PROBLEM REQUIREMENTS: Copy every entry exactly, but skip the pictures.
----
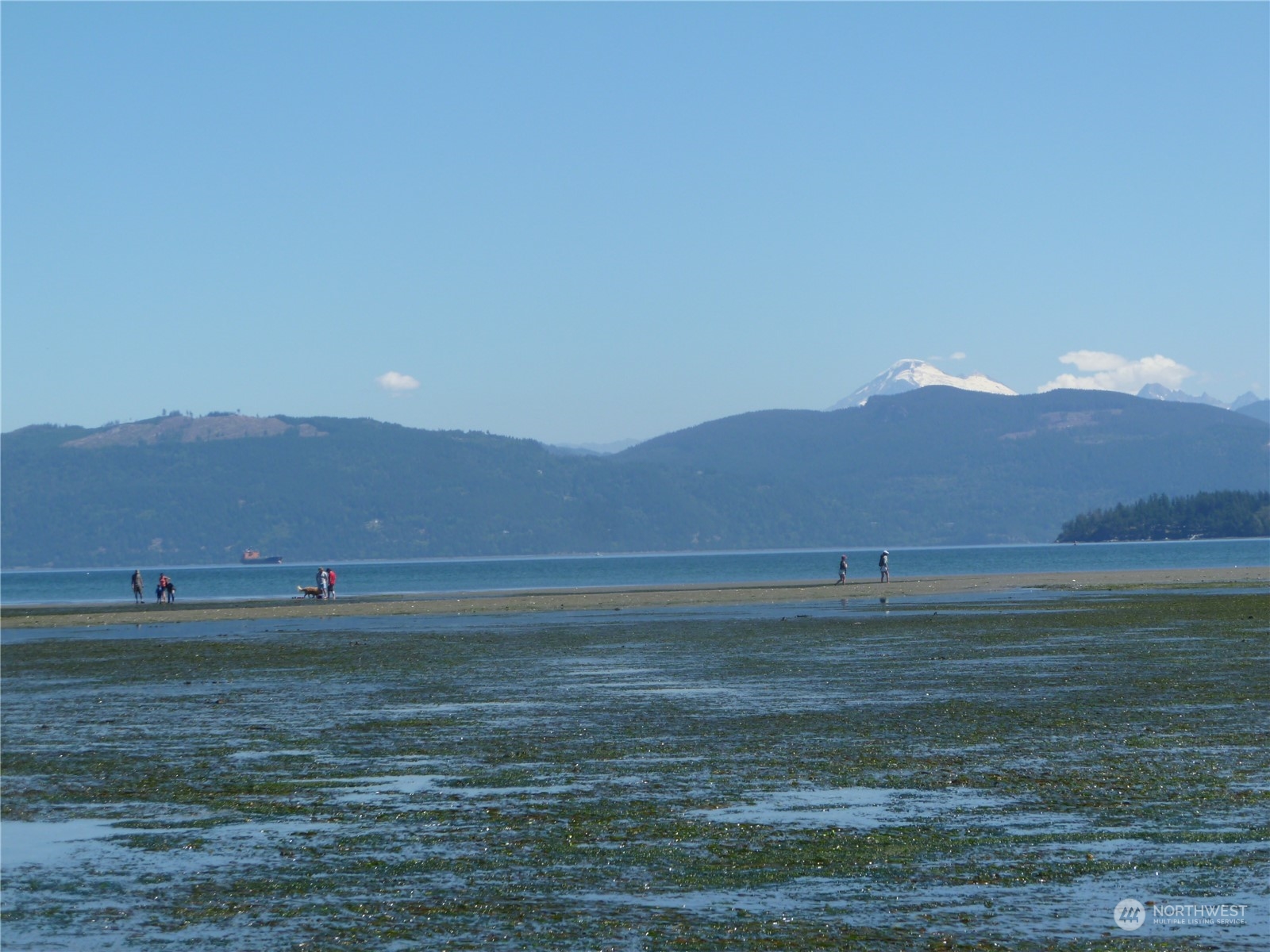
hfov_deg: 18.0
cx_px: 635
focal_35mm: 109
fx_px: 3999
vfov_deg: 13.6
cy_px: 476
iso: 80
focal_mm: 19.5
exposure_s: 1/400
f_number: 4.8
----
TASK OUTPUT:
hfov_deg: 18.0
cx_px: 635
focal_35mm: 109
fx_px: 3999
vfov_deg: 13.6
cy_px: 476
iso: 80
focal_mm: 19.5
exposure_s: 1/400
f_number: 4.8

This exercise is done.